Distance: 12 miles
Leslie decided to rest her painful feet this day and not hike, so my British friend Peter was my new hiking partner for the day. My mom, Jean and Leslie would spend the morning sightseeing in the area and meet us in the afternoon.
Peter and I were dropped off at the intersection of B1257 and the C2C to begin this day’s walk. The trail was an immediate uphill to reach Hasty Bank where the views of the valley below were wide ranging even in the mist.
On the west side of Hasty Bank there is a large formation of giant boulders called the Wain Stones, including Bronze Age carvings which are located on some of the limestone rocks. On a warm day this would be a good place for a picnic and some rock climbing.
Continuing on to Cringle Moor in the heart of the Cleveland Hills, the wide views were magnificent. At a prime viewing spot, friends of one Alec Falconer (1884-1968) had built a large memorial chair. It is the perfect location to rest and enjoy the scenery.
Descending from Cringle Moor and just before climbing up to Carlton Moor, we happened on Lord Stones Café. This café catered to walkers, bikers, cyclists, campers, and anyone out for a day’s drive in the countryside. So, we had lunch before beginning another of the series of climbs we were doing this day.
Another steep ascent was required to reach Carlton Moor.

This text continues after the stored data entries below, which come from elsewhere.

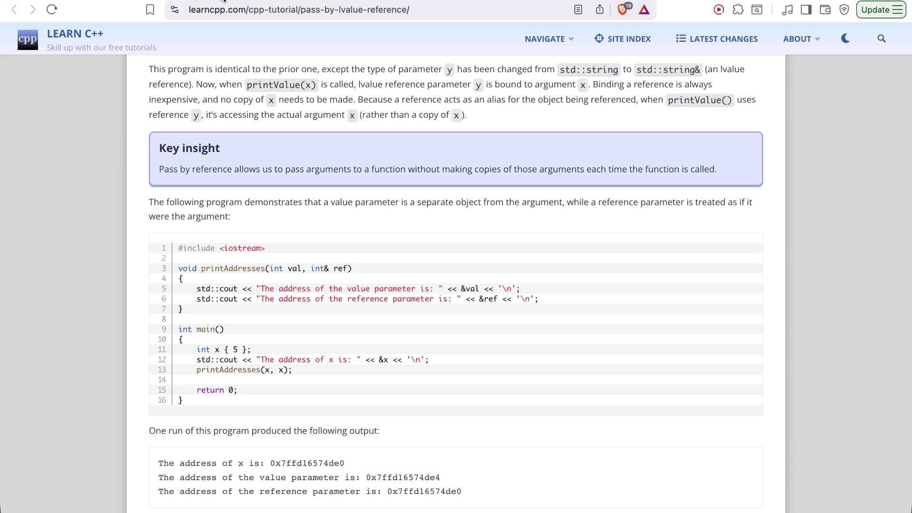
{"action": "key", "text": "ctrl+shift+Tab"}
{"action": "type", "text": "std::c"}
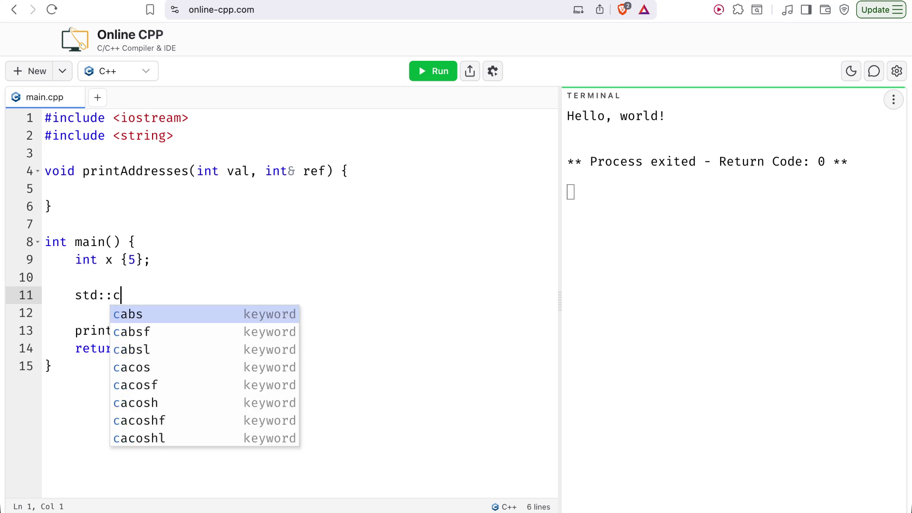
{"action": "type", "text": "out << \"The addre"}
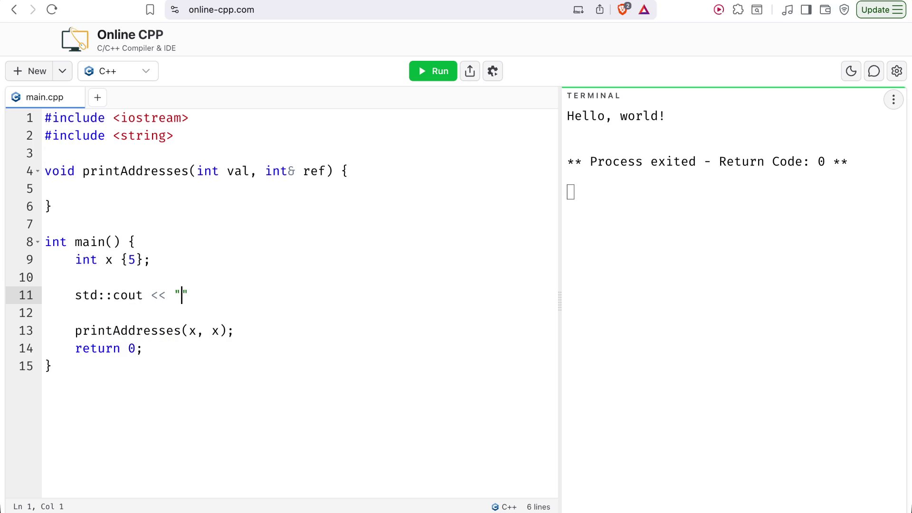
{"action": "type", "text": "ss is"}
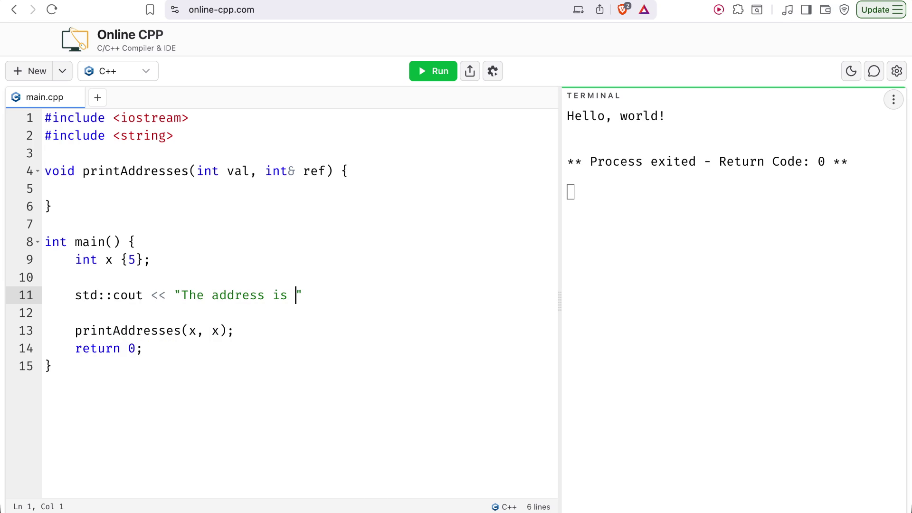
{"action": "key", "text": "ctrl+Tab"}
{"action": "key", "text": "ctrl+shift+Tab"}
{"action": "key", "text": "BackSpace"}
{"action": "key", "text": "BackSpace"}
{"action": "key", "text": "BackSpace"}
{"action": "type", "text": "of x is:"}
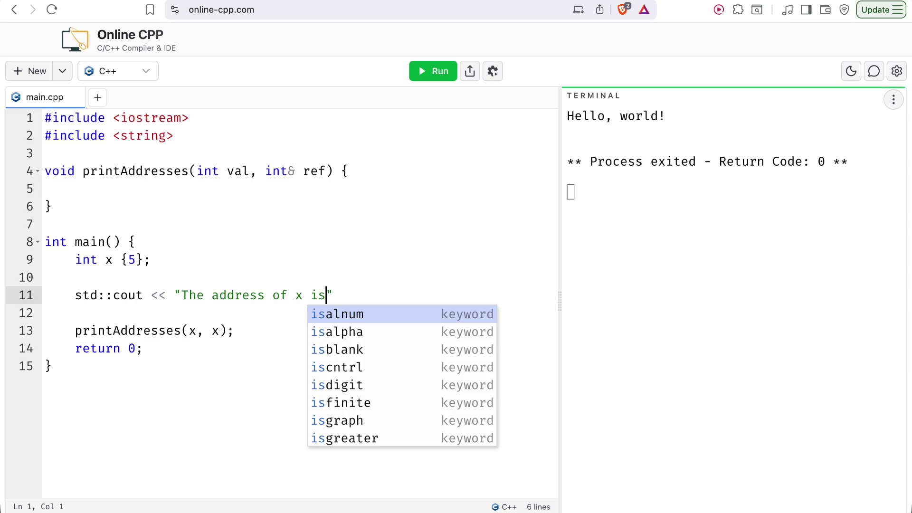
Finish that line so it prints &x followed by a newline
{"action": "key", "text": "Right"}
{"action": "type", "text": "<< x << '"}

After crossing Carlton Moor and Live Moor, we were in a forest with occasional views of the open countryside. While walking in the forest, Peter taught me about nettles and dock, which are common plants frequently found near each other. Nettles will cause an uncomfortable, burning sensation when brushed against your skin. The dock plant contains a moist sap with properties similar to the aloe plant and soothes when rubbed against this irritated skin. Since then, I have occasionally (and successfully) used this bit of knowledge when I mistakenly found myself in a patch of nettles.
Finally, we found ourselves walking through the heavily forested Arncliff Wood shortly before reaching Ingleby Cross and my B&B for the evening, Ingleside B&B.
The rest of our group joined Peter and me as we all gathered for a great dinner at the Golden Lion‘s restaurant in Osmotherley. During this delicious meal, Leslie notified us that her feet were not recovering as hoped and, sadly, she could not continue the hike. Not an easy decision, but a necessary one. Now, I had to decide whether I would go on alone or stop as well. By the time we finished dinner Leslie had agreed that she would ride with Peter, Jean and with my mom to Peter and Jean’s home in Lancashire and I would forge on by myself. As they left me at the B&B, I had never felt so alone. Leslie and I said good-bye with both of us in tears.